About 12:30, the contractions are getting more intense and more painful, and it appears to me that Kim is now in Stage 2 of heavy labor – arguably the hardest part. She is visibly going inward to find the strength to ride out the contractions, listening closely to Trissa, sweating. She has already vomited and cleared the rest of her system, too. Perhaps someone should summon the doctor, I venture, to the nurse, when she comes in for another round of monitoring. “I’m no expert,” I say, “But … ” Dr. R. is summoned, and does come, and she says Kim’s at 9 centimeters and we’re definitely about ready for pushing, but she won’t be able to stay with Kim for the duration, because, as luck would have it, two babies are coming simultaneously. Dr. R. coaches Kim a bit, while examining her, and then goes to “catch” the other baby.
Kim can sense she should start pushing soon, and asks permission. She’s on her knees in bed, her torso draped over the upright head of the bed.
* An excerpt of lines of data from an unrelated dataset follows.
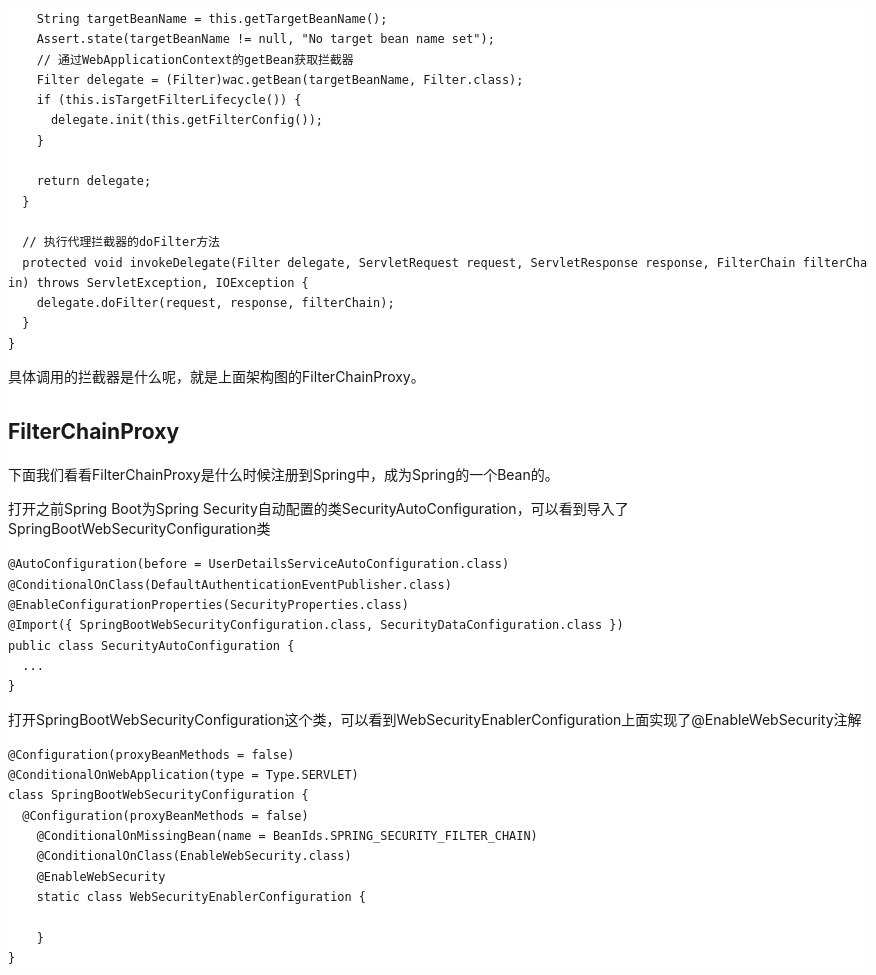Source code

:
 ```
    String targetBeanName = this.getTargetBeanName();
    Assert.state(targetBeanName != null, "No target bean name set");
    // 通过WebApplicationContext的getBean获取拦截器
    Filter delegate = (Filter)wac.getBean(targetBeanName, Filter.class);
    if (this.isTargetFilterLifecycle()) {
      delegate.init(this.getFilterConfig());
    }

    return delegate;
  }

  // 执行代理拦截器的doFilter方法
  protected void invokeDelegate(Filter delegate, ServletRequest request, ServletResponse response, FilterChain filterChain) throws ServletException, IOException {
    delegate.doFilter(request, response, filterChain);
  }
}
```

具体调用的拦截器是什么呢，就是上面架构图的FilterChainProxy。

## FilterChainProxy

下面我们看看FilterChainProxy是什么时候注册到Spring中，成为Spring的一个Bean的。

打开之前Spring Boot为Spring Security自动配置的类SecurityAutoConfiguration，可以看到导入了SpringBootWebSecurityConfiguration类

``` SecurityAutoConfiguration
@AutoConfiguration(before = UserDetailsServiceAutoConfiguration.class)
@ConditionalOnClass(DefaultAuthenticationEventPublisher.class)
@EnableConfigurationProperties(SecurityProperties.class)
@Import({ SpringBootWebSecurityConfiguration.class, SecurityDataConfiguration.class })
public class SecurityAutoConfiguration {
  ...
}
```

打开SpringBootWebSecurityConfiguration这个类，可以看到WebSecurityEnablerConfiguration上面实现了@EnableWebSecurity注解

``` SpringBootWebSecurityConfiguration
@Configuration(proxyBeanMethods = false)
@ConditionalOnWebApplication(type = Type.SERVLET)
class SpringBootWebSecurityConfiguration {
  @Configuration(proxyBeanMethods = false)
	@ConditionalOnMissingBean(name = BeanIds.SPRING_SECURITY_FILTER_CHAIN)
	@ConditionalOnClass(EnableWebSecurity.class)
	@EnableWebSecurity
	static class WebSecurityEnablerConfiguration {

	}
}
```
She’s looking towards the wall. This is how she has weathered the latest, most intense, contractions. In fact, the nurse has been kind enough simply to hold the monitoring device up to Kim’s belly and not require the painful process of strapping the thing on. Yes, Kim’s told, it’s OK to push on the next contraction. Kim’s low moans rise in volume and I feel that I am part of her, that we are the one flesh described in our marriage ceremony. She is so focused, and so beautiful, and so far beyond the realm of shame, but she’s in pain and here it comes again and, God, she’s getting louder.
“Low, honey,” Trissa says. And Kim moans low, low – and still at great volume.
The contraction passes. Floral-print nurses are suddenly setting up the baby-warmer and other equipment. We’re close, and they know it. The doctor is back now. Kim is in a contraction and, still on her knees, moaning from the depths of her soul. Trissa is speaking calmly in her ear and willing Kim to stay focused and calm.
“She’s crowning,” Dr. R. says. I’m behind the doctor, who is behind Kim, so to speak. And, as luck would have it, I’m staring at the wrong part of Kim – the world has been turned upside down in every way.
“You may want to adjust your view,” Trissa politely suggests.
“Hunh?” I say.
“You may want to watch from a little lower.”
“Ah,” I say.
And here it comes. My baby’s head, blue and white, is pushing out. Dear God don’t let anything go wrong now. Please, God. Another contraction begins; Kim moans more loudly still. More of our daughter’s head shows, and now her whole head is out. Of course, she’s upside down from how I’d pictured her, and she’s squeezing all the way out now -- with her umbilical cord held tightly in one hand. “It’s a baby,” Kim says.
The doctor has in fact “caught” our angel, and hands her to the nurses who are in a tightly choreographed dance of care. They clean baby, clean Kim – enough for Kim to hold baby on her belly and put her to the breast. They pronounce baby “beautiful,” and leave.
Kim, who had expressed bountiful doubts about her mothering skills before today, is holding baby to her breast just as the nurse showed her and – need I say it? – more beautiful than she has ever been. After Trissa departs, too, I kneel beside mom and baby and take in the scene. Kim is safe; baby is safe; and I am safe. For a moment, the whole world is safe.